Field House, Rimington: Good Advice from 1819

At Field House, a farm across the fields from the chapel, is an inscription carved into a stone tablet on the building’s frontage. Dating from 1819, just three years after the founding of the chapel, it reads:

Repeat no grievances but study to be quiet and Mind your own business. 

I've consulted our membership records for the time, and William Rushworth appears not. He may have been an adherent rather than a member, or he may have worshipped elsewhere, such as at the parish church at Gisburn. Alternatively, he may not have attended church at all. I wondered if it was a reference to the Bible or just a plain-talking piece of folk wisdom. I looked into the matter and found the following texts:

And that ye study to be quiet, and to do your own business, and to work with your own hands, as we commanded you. 1 Thessalonians 4:11

This is so obviously referred to in the inscription, it’s almost a quotation. Regarding the repetition of grievances, however, I became more stuck.

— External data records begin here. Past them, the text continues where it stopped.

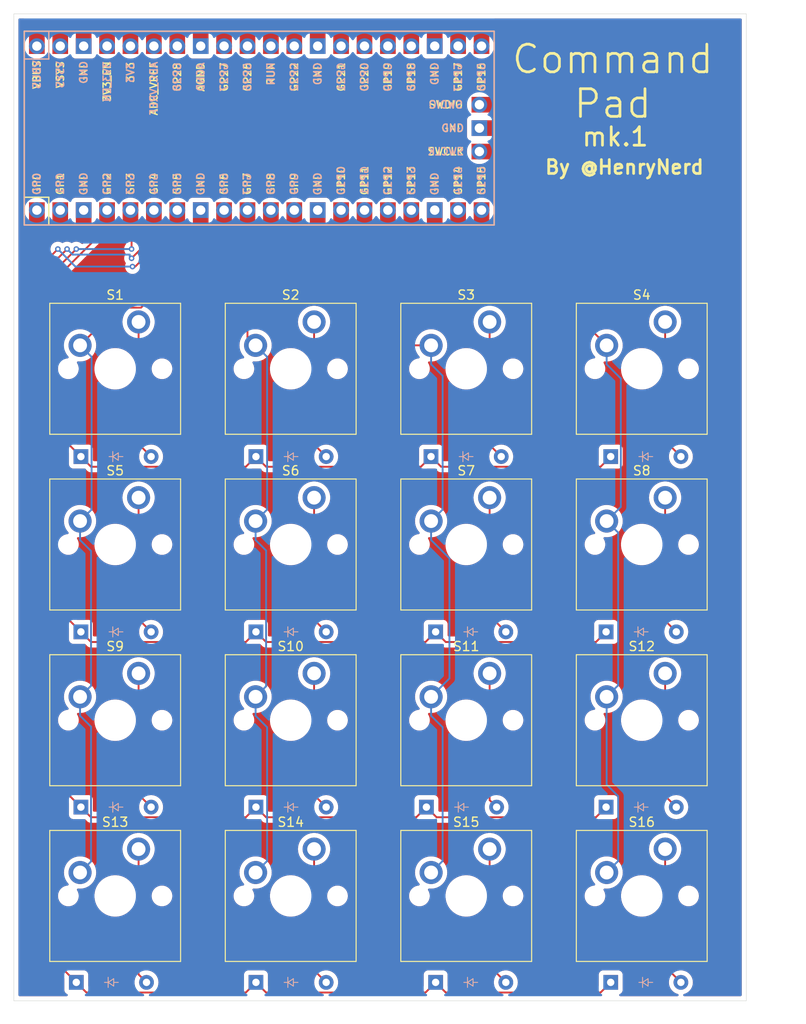
<source format=kicad_pcb>
(kicad_pcb
	(version 20240108)
	(generator "pcbnew")
	(generator_version "8.0")
	(general
		(thickness 1.6)
		(legacy_teardrops no)
	)
	(paper "A4")
	(layers
		(0 "F.Cu" signal)
		(31 "B.Cu" signal)
		(32 "B.Adhes" user "B.Adhesive")
		(33 "F.Adhes" user "F.Adhesive")
		(34 "B.Paste" user)
		(35 "F.Paste" user)
		(36 "B.SilkS" user "B.Silkscreen")
		(37 "F.SilkS" user "F.Silkscreen")
		(38 "B.Mask" user)
		(39 "F.Mask" user)
		(40 "Dwgs.User" user "User.Drawings")
		(41 "Cmts.User" user "User.Comments")
		(42 "Eco1.User" user "User.Eco1")
		(43 "Eco2.User" user "User.Eco2")
		(44 "Edge.Cuts" user)
		(45 "Margin" user)
		(46 "B.CrtYd" user "B.Courtyard")
		(47 "F.CrtYd" user "F.Courtyard")
		(48 "B.Fab" user)
		(49 "F.Fab" user)
		(50 "User.1" user)
		(51 "User.2" user)
		(52 "User.3" user)
		(53 "User.4" user)
		(54 "User.5" user)
		(55 "User.6" user)
		(56 "User.7" user)
		(57 "User.8" user)
		(58 "User.9" user)
	)
	(setup
		(pad_to_mask_clearance 0)
		(allow_soldermask_bridges_in_footprints no)
		(pcbplotparams
			(layerselection 0x00010fc_ffffffff)
			(plot_on_all_layers_selection 0x0000000_00000000)
			(disableapertmacros no)
			(usegerberextensions no)
			(usegerberattributes yes)
			(usegerberadvancedattributes yes)
			(creategerberjobfile yes)
			(dashed_line_dash_ratio 12.000000)
			(dashed_line_gap_ratio 3.000000)
			(svgprecision 4)
			(plotframeref no)
			(viasonmask no)
			(mode 1)
			(useauxorigin no)
			(hpglpennumber 1)
			(hpglpenspeed 20)
			(hpglpendiameter 15.000000)
			(pdf_front_fp_property_popups yes)
			(pdf_back_fp_property_popups yes)
			(dxfpolygonmode yes)
			(dxfimperialunits yes)
			(dxfusepcbnewfont yes)
			(psnegative no)
			(psa4output no)
			(plotreference yes)
			(plotvalue yes)
			(plotfptext yes)
			(plotinvisibletext no)
			(sketchpadsonfab no)
			(subtractmaskfromsilk no)
			(outputformat 1)
			(mirror no)
			(drillshape 1)
			(scaleselection 1)
			(outputdirectory "")
		)
	)
	(net 0 "")
	(net 1 "Net-(D1-A)")
	(net 2 "Row 0")
	(net 3 "Net-(D2-A)")
	(net 4 "Net-(D3-A)")
	(net 5 "Net-(D4-A)")
	(net 6 "Net-(D5-A)")
	(net 7 "Row 1")
	(net 8 "Net-(D6-A)")
	(net 9 "Net-(D7-A)")
	(net 10 "Net-(D8-A)")
	(net 11 "Net-(D9-A)")
	(net 12 "Row 2")
	(net 13 "Net-(D10-A)")
	(net 14 "Net-(D11-A)")
	(net 15 "Net-(D12-A)")
	(net 16 "Net-(D13-A)")
	(net 17 "Row 3")
	(net 18 "Net-(D14-A)")
	(net 19 "Net-(D15-A)")
	(net 20 "Net-(D16-A)")
	(net 21 "Column 0")
	(net 22 "Column 1")
	(net 23 "Column 2")
	(net 24 "Column 3")
	(net 25 "unconnected-(U1-GPIO20-Pad26)")
	(net 26 "unconnected-(U1-GPIO0-Pad1)")
	(net 27 "unconnected-(U1-VBUS-Pad40)")
	(net 28 "unconnected-(U1-GND-Pad13)")
	(net 29 "unconnected-(U1-VSYS-Pad39)")
	(net 30 "unconnected-(U1-GPIO12-Pad16)")
	(net 31 "unconnected-(U1-GPIO19-Pad25)")
	(net 32 "unconnected-(U1-GND-Pad23)")
	(net 33 "unconnected-(U1-SWDIO-Pad43)")
	(net 34 "unconnected-(U1-GPIO21-Pad27)")
	(net 35 "unconnected-(U1-GPIO18-Pad24)")
	(net 36 "unconnected-(U1-GND-Pad42)")
	(net 37 "unconnected-(U1-GPIO14-Pad19)")
	(net 38 "unconnected-(U1-GND-Pad8)")
	(net 39 "unconnected-(U1-GPIO15-Pad20)")
	(net 40 "unconnected-(U1-3V3-Pad36)")
	(net 41 "unconnected-(U1-GND-Pad3)")
	(net 42 "unconnected-(U1-GPIO26_ADC0-Pad31)")
	(net 43 "unconnected-(U1-GND-Pad18)")
	(net 44 "unconnected-(U1-GPIO27_ADC1-Pad32)")
	(net 45 "unconnected-(U1-RUN-Pad30)")
	(net 46 "unconnected-(U1-3V3_EN-Pad37)")
	(net 47 "unconnected-(U1-GPIO16-Pad21)")
	(net 48 "unconnected-(U1-GND-Pad28)")
	(net 49 "unconnected-(U1-AGND-Pad33)")
	(net 50 "unconnected-(U1-GPIO28_ADC2-Pad34)")
	(net 51 "unconnected-(U1-SWCLK-Pad41)")
	(net 52 "unconnected-(U1-GPIO22-Pad29)")
	(net 53 "unconnected-(U1-GPIO1-Pad2)")
	(net 54 "unconnected-(U1-ADC_VREF-Pad35)")
	(net 55 "unconnected-(U1-GPIO10-Pad14)")
	(net 56 "unconnected-(U1-GPIO17-Pad22)")
	(net 57 "unconnected-(U1-GPIO13-Pad17)")
	(net 58 "unconnected-(U1-GND-Pad38)")
	(net 59 "unconnected-(U1-GPIO11-Pad15)")
	(footprint "ScottoKeebs_MX:MX_PCB_1.00u" (layer "F.Cu") (at 89.6 79.53))
	(footprint "ScottoKeebs_MX:MX_PCB_1.00u" (layer "F.Cu") (at 108.65 117.63))
	(footprint "ScottoKeebs_MX:MX_PCB_1.00u" (layer "F.Cu") (at 70.55 117.63))
	(footprint "ScottoKeebs_MX:MX_PCB_1.00u" (layer "F.Cu") (at 51.5 117.63))
	(footprint "ScottoKeebs_MX:MX_PCB_1.00u" (layer "F.Cu") (at 51.5 60.48))
	(footprint "ScottoKeebs_MX:MX_PCB_1.00u" (layer "F.Cu") (at 70.55 60.48))
	(footprint "ScottoKeebs_MX:MX_PCB_1.00u" (layer "F.Cu") (at 89.6 117.63))
	(footprint "ScottoKeebs_MX:MX_PCB_1.00u" (layer "F.Cu") (at 108.65 60.48))
	(footprint "ScottoKeebs_MX:MX_PCB_1.00u" (layer "F.Cu") (at 51.5 98.58))
	(footprint "ScottoKeebs_MX:MX_PCB_1.00u" (layer "F.Cu") (at 108.65 79.53))
	(footprint "ScottoKeebs_MCU:Raspberry_Pi_Pico" (layer "F.Cu") (at 67.13 34.39 90))
	(footprint "ScottoKeebs_MX:MX_PCB_1.00u" (layer "F.Cu") (at 89.6 60.48))
	(footprint "ScottoKeebs_MX:MX_PCB_1.00u" (layer "F.Cu") (at 51.5 79.53))
	(footprint "ScottoKeebs_MX:MX_PCB_1.00u" (layer "F.Cu") (at 89.6 98.58))
	(footprint "ScottoKeebs_MX:MX_PCB_1.00u" (layer "F.Cu") (at 70.55 79.53))
	(footprint "ScottoKeebs_MX:MX_PCB_1.00u" (layer "F.Cu") (at 70.55 98.58))
	(footprint "ScottoKeebs_MX:MX_PCB_1.00u" (layer "F.Cu") (at 108.65 98.58))
	(footprint "ScottoKeebs_Components:Diode_DO-35" (layer "B.Cu") (at 47.78 70))
	(footprint "ScottoKeebs_Components:Diode_DO-35" (layer "B.Cu") (at 66.78 70))
	(footprint "ScottoKeebs_Components:Diode_DO-35" (layer "B.Cu") (at 85.28 108))
	(footprint "ScottoKeebs_Components:Diode_DO-35" (layer "B.Cu") (at 85.78 70))
	(footprint "ScottoKeebs_Components:Diode_DO-35" (layer "B.Cu") (at 47.78 108))
	(footprint "ScottoKeebs_Components:Diode_DO-35" (layer "B.Cu") (at 66.78 89))
	(footprint "ScottoKeebs_Components:Diode_DO-35" (layer "B.Cu") (at 47.28 127))
	(footprint "ScottoKeebs_Components:Diode_DO-35" (layer "B.Cu") (at 86.28 89))
	(footprint "ScottoKeebs_Components:Diode_DO-35"
		(layer "B.Cu")
		(uuid "3d2bd014-b44d-4485-90b6-635488b00884")
		(at 86.28 127)
		(descr "Diode, DO-35_SOD27 series, Axial, Horizontal, pin pitch=7.62mm, , length*diameter=4*2mm^2, , http://www.diodes.com/_files/packages/DO-35.pdf")
		(tags "Diode DO-35_SOD27 series Axial Horizontal pin pitch 7.62mm  length 4mm diameter 2mm")
		(property "Reference" "D15"
			(at 3.81 2.12 0)
			(layer "B.SilkS")
			(hide yes)
			(uuid "62b0ebf5-cd3d-467f-a756-dddec71eb490")
			(effects
				(font
					(size 1 1)
					(thickness 0.15)
				)
				(justify mirror)
			)
		)
		(property "Value" "Diode"
			(at 3.81 -2.12 0)
			(layer "B.Fab")
			(hide yes)
			(uuid "9eebc40a-6539-4aaa-9a6a-3a933b4bc750")
			(effects
				(font
					(size 1 1)
					(thickness 0.15)
				)
				(justify mirror)
			)
		)
		(property "Footprint" "ScottoKeebs_Components:Diode_DO-35"
			(at 0 0 180)
			(unlocked yes)
			(layer "B.Fab")
			(hide yes)
			(uuid "56d6908c-ac2b-478f-bba4-c9752eed9c45")
			(effects
				(font
					(size 1.27 1.27)
					(thickness 0.15)
				)
				(justify mirror)
			)
		)
		(property "Datasheet" ""
			(at 0 0 180)
			(unlocked yes)
			(layer "B.Fab")
			(hide yes)
			(uuid "090dfc30-7e23-46e2-a3aa-f7f
... [538276 chars truncated]
</source>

The closest I could find is

A fool uttereth all his mind: but a wise man keepeth it in till afterwards. Proverbs 29:11

and

Forbearing one another, and forgiving one another, if any man have a quarrel against any: even as Christ forgave you, so also do ye. Colossians 3:13: 

I don’t know if William Rushworth was a Christian, but his advice is sound and it would do many a church member good to heed his words.